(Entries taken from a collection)
---------------

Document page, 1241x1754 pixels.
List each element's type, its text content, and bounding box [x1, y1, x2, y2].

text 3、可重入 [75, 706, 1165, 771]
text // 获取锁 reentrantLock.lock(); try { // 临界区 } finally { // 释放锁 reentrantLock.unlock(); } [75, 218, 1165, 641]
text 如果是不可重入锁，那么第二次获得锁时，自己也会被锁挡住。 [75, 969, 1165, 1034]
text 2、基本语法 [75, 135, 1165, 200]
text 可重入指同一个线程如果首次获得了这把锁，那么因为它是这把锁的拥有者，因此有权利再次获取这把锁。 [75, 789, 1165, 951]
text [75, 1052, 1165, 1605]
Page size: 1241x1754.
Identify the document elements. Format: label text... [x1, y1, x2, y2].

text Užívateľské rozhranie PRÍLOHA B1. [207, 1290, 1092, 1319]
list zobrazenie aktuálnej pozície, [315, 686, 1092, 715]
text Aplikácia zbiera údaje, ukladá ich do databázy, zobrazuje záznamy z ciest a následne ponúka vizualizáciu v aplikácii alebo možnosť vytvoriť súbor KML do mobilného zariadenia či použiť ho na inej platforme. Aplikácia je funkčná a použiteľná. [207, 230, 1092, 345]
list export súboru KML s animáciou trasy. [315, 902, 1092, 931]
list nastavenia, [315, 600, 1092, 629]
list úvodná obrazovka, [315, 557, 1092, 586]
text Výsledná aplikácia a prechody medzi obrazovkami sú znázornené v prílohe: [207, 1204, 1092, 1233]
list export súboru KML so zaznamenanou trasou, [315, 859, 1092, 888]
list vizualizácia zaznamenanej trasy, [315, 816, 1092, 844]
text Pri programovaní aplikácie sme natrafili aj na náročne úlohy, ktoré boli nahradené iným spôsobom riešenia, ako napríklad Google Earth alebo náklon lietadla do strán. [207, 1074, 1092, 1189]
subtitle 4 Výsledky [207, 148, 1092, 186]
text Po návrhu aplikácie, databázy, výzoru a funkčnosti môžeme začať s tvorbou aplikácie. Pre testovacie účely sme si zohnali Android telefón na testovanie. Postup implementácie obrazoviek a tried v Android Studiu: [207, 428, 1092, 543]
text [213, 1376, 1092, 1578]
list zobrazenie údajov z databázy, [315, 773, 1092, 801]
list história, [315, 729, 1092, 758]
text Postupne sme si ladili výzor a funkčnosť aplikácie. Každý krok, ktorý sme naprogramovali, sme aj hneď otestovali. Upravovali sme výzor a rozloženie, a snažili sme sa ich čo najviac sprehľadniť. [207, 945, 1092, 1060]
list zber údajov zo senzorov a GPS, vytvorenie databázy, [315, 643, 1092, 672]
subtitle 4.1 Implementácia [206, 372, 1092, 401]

---------------

» **What is being asked**
Please give each line above again, word for word.

» **Answer to this task**
Document page, 1241x1754 pixels.
List each element's type, its text content, and bounding box [x1, y1, x2, y2].

text 3、可重入 [75, 706, 1165, 771]
text // 获取锁 reentrantLock.lock(); try { // 临界区 } finally { // 释放锁 reentrantLock.unlock(); } [75, 218, 1165, 641]
text 如果是不可重入锁，那么第二次获得锁时，自己也会被锁挡住。 [75, 969, 1165, 1034]
text 2、基本语法 [75, 135, 1165, 200]
text 可重入指同一个线程如果首次获得了这把锁，那么因为它是这把锁的拥有者，因此有权利再次获取这把锁。 [75, 789, 1165, 951]
text [75, 1052, 1165, 1605]
Page size: 1241x1754.
Identify the document elements. Format: label text... [x1, y1, x2, y2].

text Užívateľské rozhranie PRÍLOHA B1. [207, 1290, 1092, 1319]
list zobrazenie aktuálnej pozície, [315, 686, 1092, 715]
text Aplikácia zbiera údaje, ukladá ich do databázy, zobrazuje záznamy z ciest a následne ponúka vizualizáciu v aplikácii alebo možnosť vytvoriť súbor KML do mobilného zariadenia či použiť ho na inej platforme. Aplikácia je funkčná a použiteľná. [207, 230, 1092, 345]
list export súboru KML s animáciou trasy. [315, 902, 1092, 931]
list nastavenia, [315, 600, 1092, 629]
list úvodná obrazovka, [315, 557, 1092, 586]
text Výsledná aplikácia a prechody medzi obrazovkami sú znázornené v prílohe: [207, 1204, 1092, 1233]
list export súboru KML so zaznamenanou trasou, [315, 859, 1092, 888]
list vizualizácia zaznamenanej trasy, [315, 816, 1092, 844]
text Pri programovaní aplikácie sme natrafili aj na náročne úlohy, ktoré boli nahradené iným spôsobom riešenia, ako napríklad Google Earth alebo náklon lietadla do strán. [207, 1074, 1092, 1189]
subtitle 4 Výsledky [207, 148, 1092, 186]
text Po návrhu aplikácie, databázy, výzoru a funkčnosti môžeme začať s tvorbou aplikácie. Pre testovacie účely sme si zohnali Android telefón na testovanie. Postup implementácie obrazoviek a tried v Android Studiu: [207, 428, 1092, 543]
text [213, 1376, 1092, 1578]
list zobrazenie údajov z databázy, [315, 773, 1092, 801]
list história, [315, 729, 1092, 758]
text Postupne sme si ladili výzor a funkčnosť aplikácie. Každý krok, ktorý sme naprogramovali, sme aj hneď otestovali. Upravovali sme výzor a rozloženie, a snažili sme sa ich čo najviac sprehľadniť. [207, 945, 1092, 1060]
list zber údajov zo senzorov a GPS, vytvorenie databázy, [315, 643, 1092, 672]
subtitle 4.1 Implementácia [206, 372, 1092, 401]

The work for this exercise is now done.